# Soundcard Calibration Question?



## Bowedtoothdoc (Sep 24, 2009)

Is it correct that when using the optional loopback cable for the left channel and checking the appropriate box in REW to use left channel as calibration reference allows me to not be required to 
perform a soundcard calibration? Just want to be sure.
Thanks


----------



## brucek (Apr 11, 2006)

Yes, that's correct, but it's advisable to not go that route. It's easier to create a one-time soundcard calibration file and then remove the loopback cable and then use that channel for your measurements.
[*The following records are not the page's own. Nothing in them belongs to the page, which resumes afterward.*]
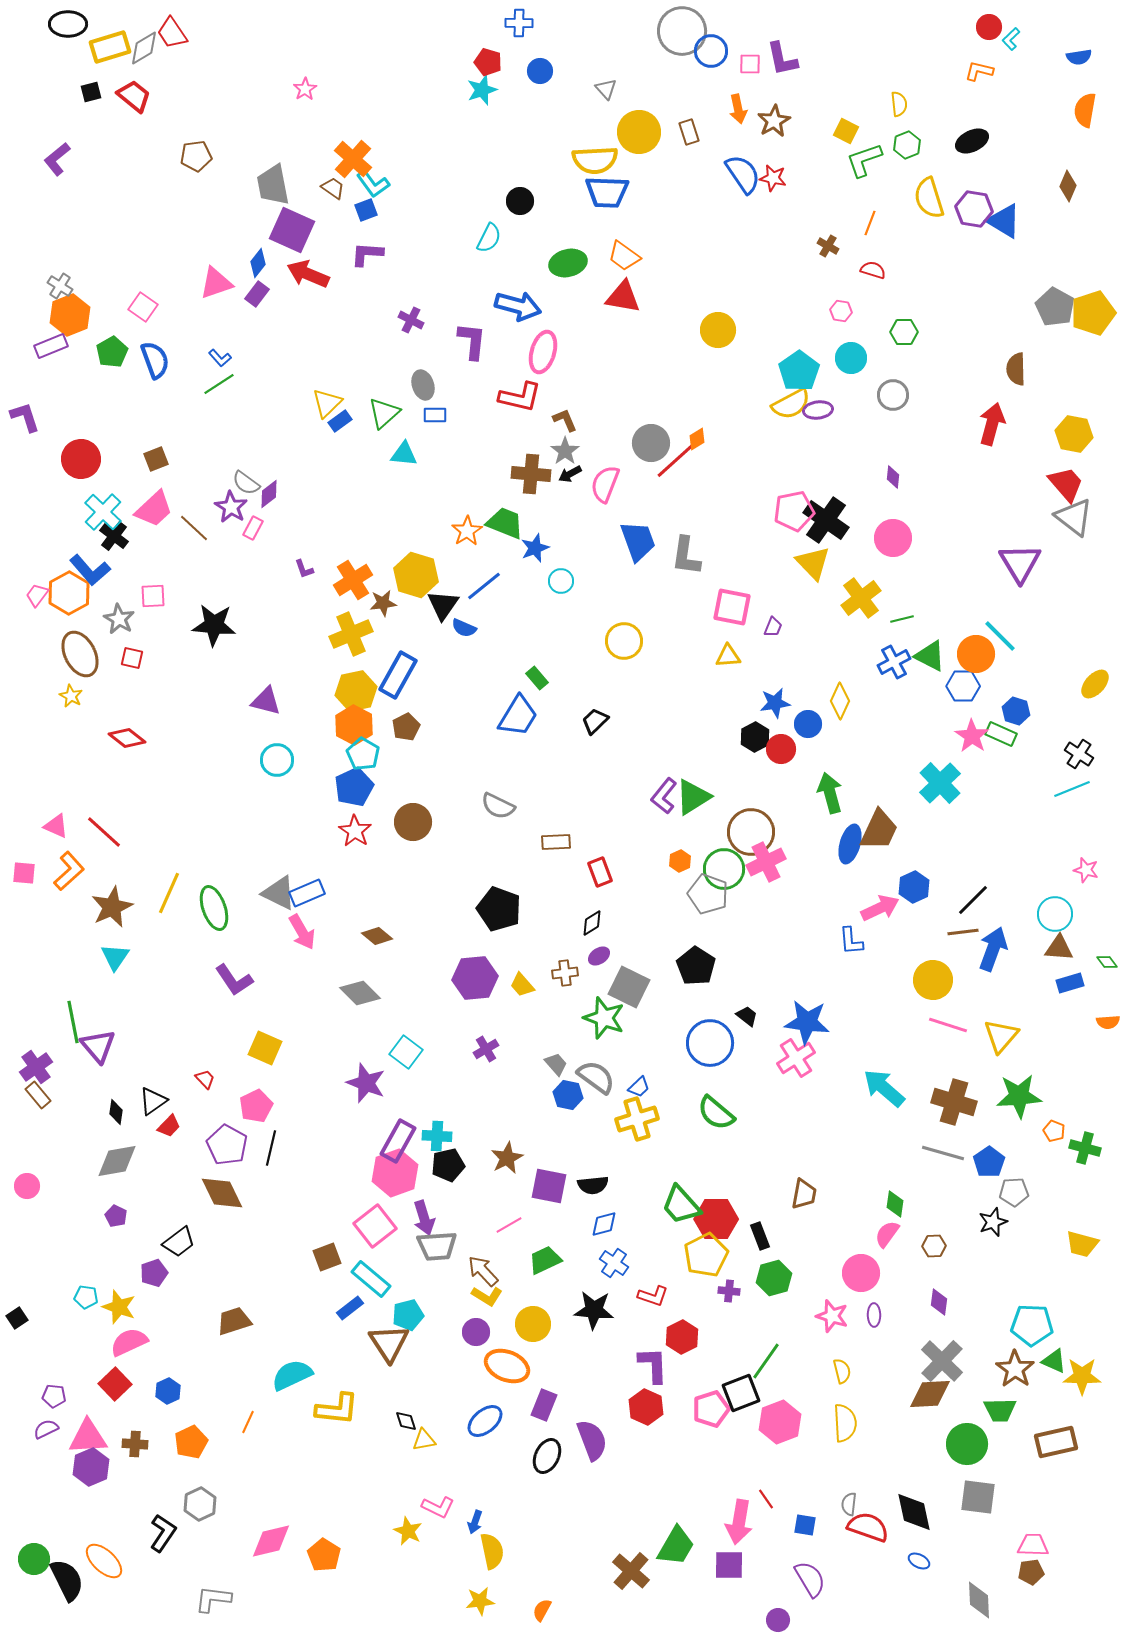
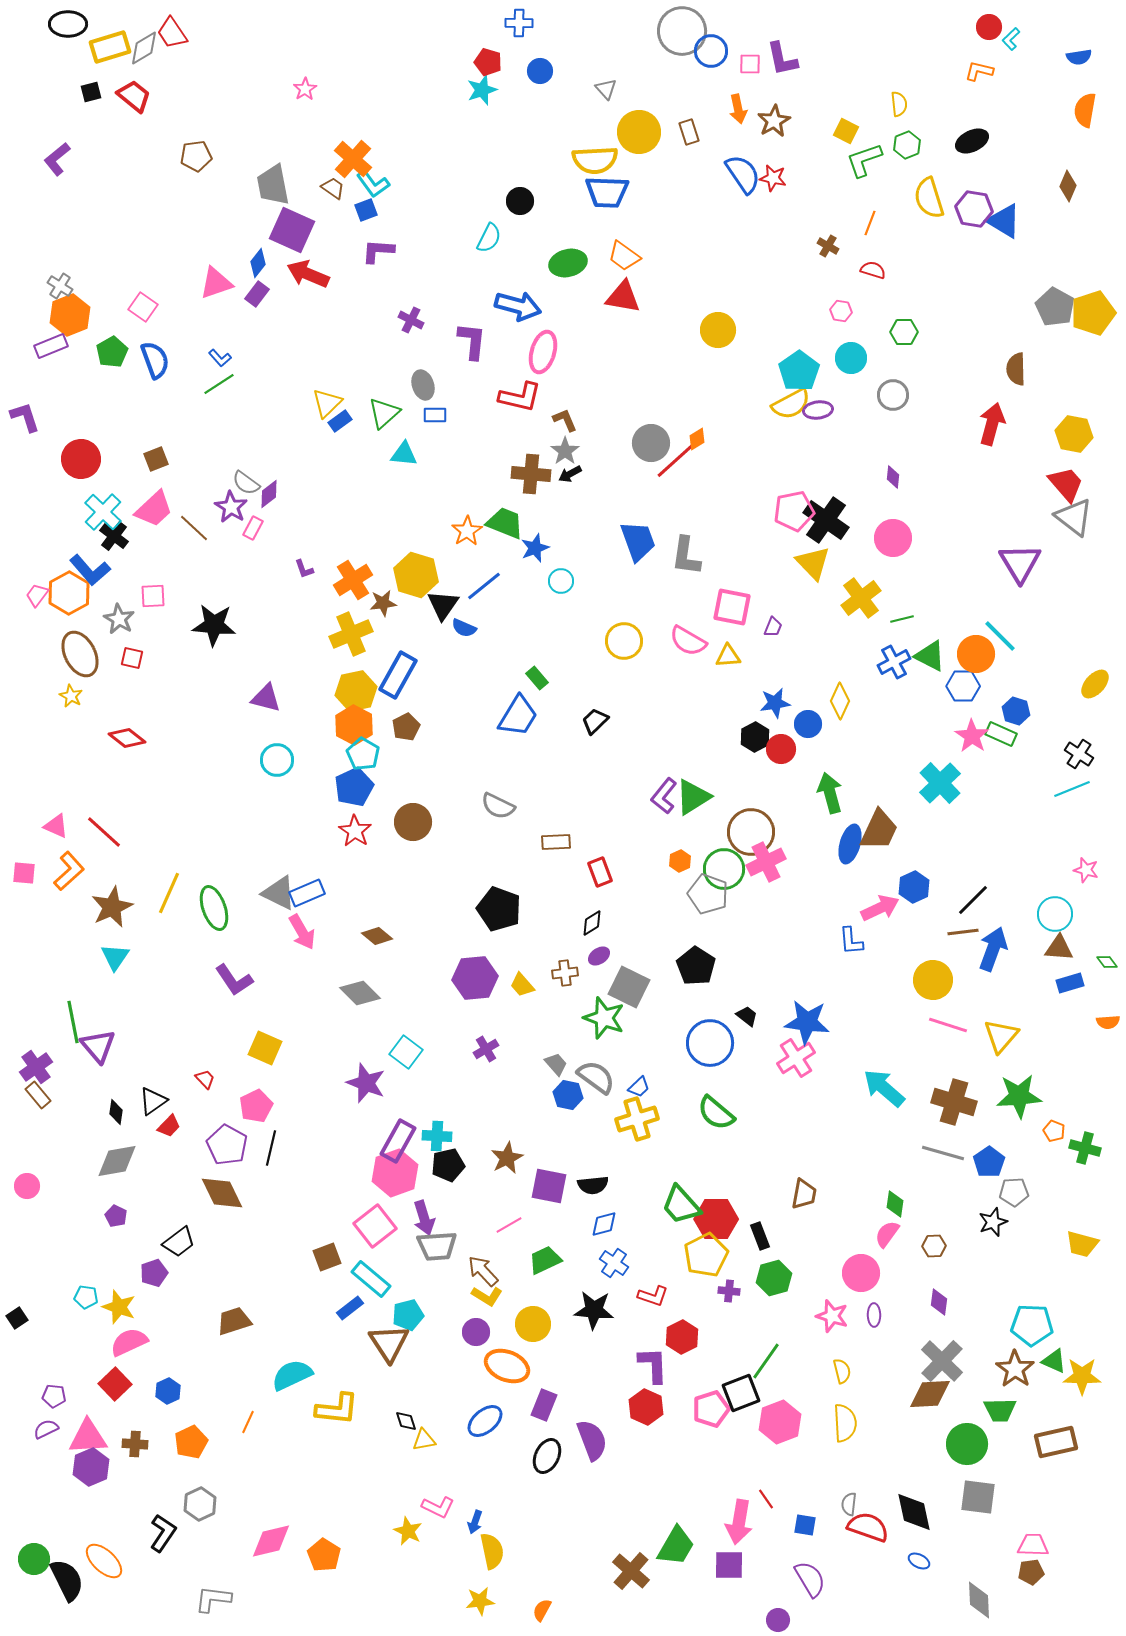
purple L-shape at (367, 254): moved 11 px right, 3 px up
pink semicircle at (605, 484): moved 83 px right, 157 px down; rotated 81 degrees counterclockwise
purple triangle at (266, 701): moved 3 px up
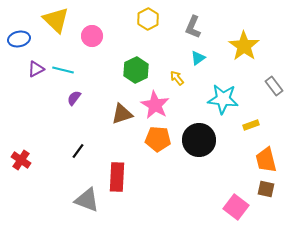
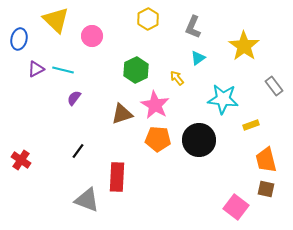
blue ellipse: rotated 65 degrees counterclockwise
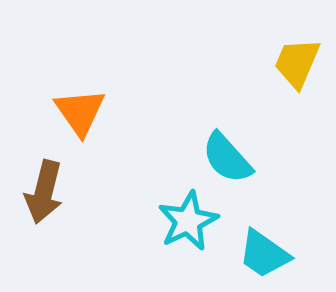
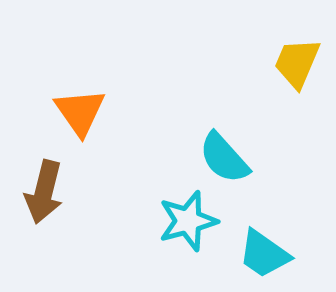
cyan semicircle: moved 3 px left
cyan star: rotated 10 degrees clockwise
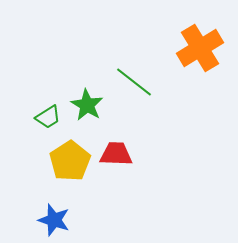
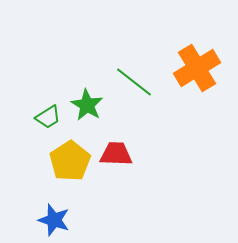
orange cross: moved 3 px left, 20 px down
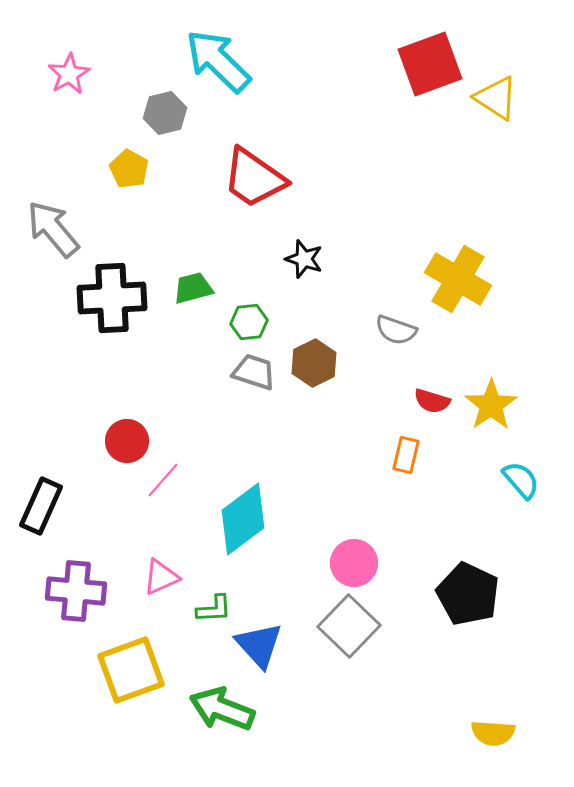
The left channel as cal reference method is usually reserved for performing distance checks.

brucek


----------



## Bowedtoothdoc (Sep 24, 2009)

Thanks brucek,
I initially tried to calibrate the card, but ran into some problems. Will try again at a later date.
Right now I'm having too much fun equalising my mains with the DEQ2496. They were pretty flat without any adjustments and sounded good. Now with minimal eq correction they sound just incredible.


----------



## brucek (Apr 11, 2006)

> I initially tried to calibrate the card, but ran into some problems.


You'll run into the same problems then if you try and the use the left channel as cal ref method. More-so actually, since the CPU is tied up during each measurement doing the cal on the left channel dynamically, rather than applying a pre-done cal file after the measurement.

brucek


----------